两支迎亲队伍分别从贤亲王府和二皇子府出发,二皇子的婚事早已闹得沸沸扬扬,唯有贤亲王的婚事鲜有人知。
“媒人就要来了,小姐你的手怎么在颤。”听枫握着沐长歌轻颤的手,不禁问道。
“我只是有点紧张。”喜帕下的沐长歌也不知道在担心些什么,顺花婆婆向来以诚信为主,接下的单子必然会成。

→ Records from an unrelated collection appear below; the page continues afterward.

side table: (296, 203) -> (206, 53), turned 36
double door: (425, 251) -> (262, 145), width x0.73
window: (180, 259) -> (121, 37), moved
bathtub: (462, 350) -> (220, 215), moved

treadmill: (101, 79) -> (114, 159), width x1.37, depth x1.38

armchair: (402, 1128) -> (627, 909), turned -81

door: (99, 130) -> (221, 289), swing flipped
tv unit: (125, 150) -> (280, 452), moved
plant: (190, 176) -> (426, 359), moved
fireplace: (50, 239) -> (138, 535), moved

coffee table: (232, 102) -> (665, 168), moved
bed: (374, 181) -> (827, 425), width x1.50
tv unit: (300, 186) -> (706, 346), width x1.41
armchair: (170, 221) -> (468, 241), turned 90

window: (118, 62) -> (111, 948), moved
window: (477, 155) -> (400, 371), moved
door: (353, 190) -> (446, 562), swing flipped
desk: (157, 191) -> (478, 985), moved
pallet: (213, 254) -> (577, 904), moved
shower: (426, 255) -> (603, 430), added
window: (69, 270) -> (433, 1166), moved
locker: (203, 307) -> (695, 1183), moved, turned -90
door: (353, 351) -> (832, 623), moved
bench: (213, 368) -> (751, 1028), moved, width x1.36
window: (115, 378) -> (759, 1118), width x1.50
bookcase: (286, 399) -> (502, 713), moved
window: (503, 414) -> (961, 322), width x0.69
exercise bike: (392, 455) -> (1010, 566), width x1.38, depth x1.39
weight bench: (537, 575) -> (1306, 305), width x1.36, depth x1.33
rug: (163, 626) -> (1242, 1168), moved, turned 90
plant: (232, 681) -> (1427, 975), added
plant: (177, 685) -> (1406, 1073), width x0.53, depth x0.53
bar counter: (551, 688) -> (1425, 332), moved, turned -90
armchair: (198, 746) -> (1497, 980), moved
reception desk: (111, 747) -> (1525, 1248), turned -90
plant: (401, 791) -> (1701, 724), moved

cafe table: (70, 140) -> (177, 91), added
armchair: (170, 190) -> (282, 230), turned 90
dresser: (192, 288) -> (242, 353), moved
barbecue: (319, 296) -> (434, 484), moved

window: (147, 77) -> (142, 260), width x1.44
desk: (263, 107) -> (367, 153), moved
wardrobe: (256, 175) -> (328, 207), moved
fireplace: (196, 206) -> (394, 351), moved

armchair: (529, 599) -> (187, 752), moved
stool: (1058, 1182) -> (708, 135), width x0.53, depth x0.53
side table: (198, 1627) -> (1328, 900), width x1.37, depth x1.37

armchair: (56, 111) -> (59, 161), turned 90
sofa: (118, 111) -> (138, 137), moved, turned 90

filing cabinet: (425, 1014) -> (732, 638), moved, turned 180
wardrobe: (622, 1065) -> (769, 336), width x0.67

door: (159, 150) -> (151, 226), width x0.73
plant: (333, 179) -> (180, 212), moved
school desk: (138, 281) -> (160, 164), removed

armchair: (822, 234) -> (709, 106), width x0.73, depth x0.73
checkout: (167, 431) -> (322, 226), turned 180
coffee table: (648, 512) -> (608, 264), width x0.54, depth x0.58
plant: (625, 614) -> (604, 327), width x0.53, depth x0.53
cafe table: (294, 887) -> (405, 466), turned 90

沐长歌在两个丫头的搀扶下走向镇南王府门口,只听周围有人在说话,谈论有关萧斐的事情。
“你听说了吗?贤亲王今儿个也大婚。”
“贤亲王也大婚?贤亲王不是一直声称喜欢咱们的二皇子妃吗?”
“你都说是二皇子妃啦,贤亲王的心已死,自然要娶正妃,也不能单在一棵树上吊死啊。”
“这日子竟然还在同一天啊,咱们的二皇子可就倒霉了,贤亲王肯定是要和二皇子掰了。”
镇南王府内众说纷纭,沐长歌单对谈论萧斐的声音尤为清明,只听说萧斐也大婚,神色陡然一紧。
觅荷也皱着眉,有些不悦的说道:“也不知道九王爷是怎么想的,怎么会娶北齐的庶公主。”
“啊?贤亲王要娶北齐公主?觅荷,你怎么知道啊?”听枫疑惑的看向觅荷。
“那天无意听见别人说的。”觅荷尴尬的解释道,然后又一脸可惜的道:“九王爷那么喜欢咱家小姐,竟然就要娶那个平宣公主。”
“好歹人家也是个公主啊!”
“咱家小姐也是个郡主呢。”
“可是咱家小姐已经是二皇子妃,九王爷就算再喜欢也不能来抢吧?忘记一个人最好的办法就是喜欢上另一个人,九王爷要娶北齐的公主,也许就是为了忘记咱家小姐吧。”听枫也觉得有些惋惜,觅荷白一眼傻兮兮的听枫不再言语。
“媒人来了,媒人来了。”也不知道是谁喊了一句,然后见是二皇子的媒人,沐长歌便被搀扶着上了花轿。
一进花轿,就有一股香味刺鼻,紧接着就是四肢无力、腿脚发软,眼鼻耳都晕晕的。
迷糊间只听外面媒人的声音,“两位姑娘请留步,这是皇家明媒正娶迎亲的规矩,娘家人都要留在娘家,等到第二日归宁,陪嫁侍女们在一块随着进府。”
觅荷和听枫叶就只有作罢,柳环却怀疑的看了媒人一眼,也只能和觅荷听枫回到镇南王府。
沐祁在薛雅的搀扶下站在门口远远地看着,一入宅门深似海,沐祁也深知这个道理,眼眶红红的看着轿子远去。
沐长歌的神识已经不清楚,她下意识想到了萧景阳,那个为达目的不择手段的小人。
他一定有二手准备,明知她不会喜欢他,他就用一些粗鄙的手段,比如用迷药。
神志不清间被人扶着拜高堂,孰不知身旁站着的是萧斐。
“跪,献香。”
“跪,叩首,再叩首,三叩首。”
“一拜天地,二拜高堂,夫妻对拜。”
萧斐眼神冷冷的,娶北齐公主非他所愿,只是沐长歌已然嫁给萧景阳,他也需要一大助力,那最好的选择就是北齐。
还有就是所娶的公主名叫高娉,是北定王义子子修的亲妹妹,将来子修或许会因北定王得到北定边境的权利,这也是一大助力,再有高娉未婚有孕,对自己没有感情,他愿意给她腹中孩子一个名分,她也甘愿被他利用,一举两得。
只是没有料到的是顺花婆婆趁机将两个媒人调换,花钱收买她们,然后就酿造了上错花轿的现象。
等到两队人马相路过的时候,两个媒人互相调换一下,就水到渠成了。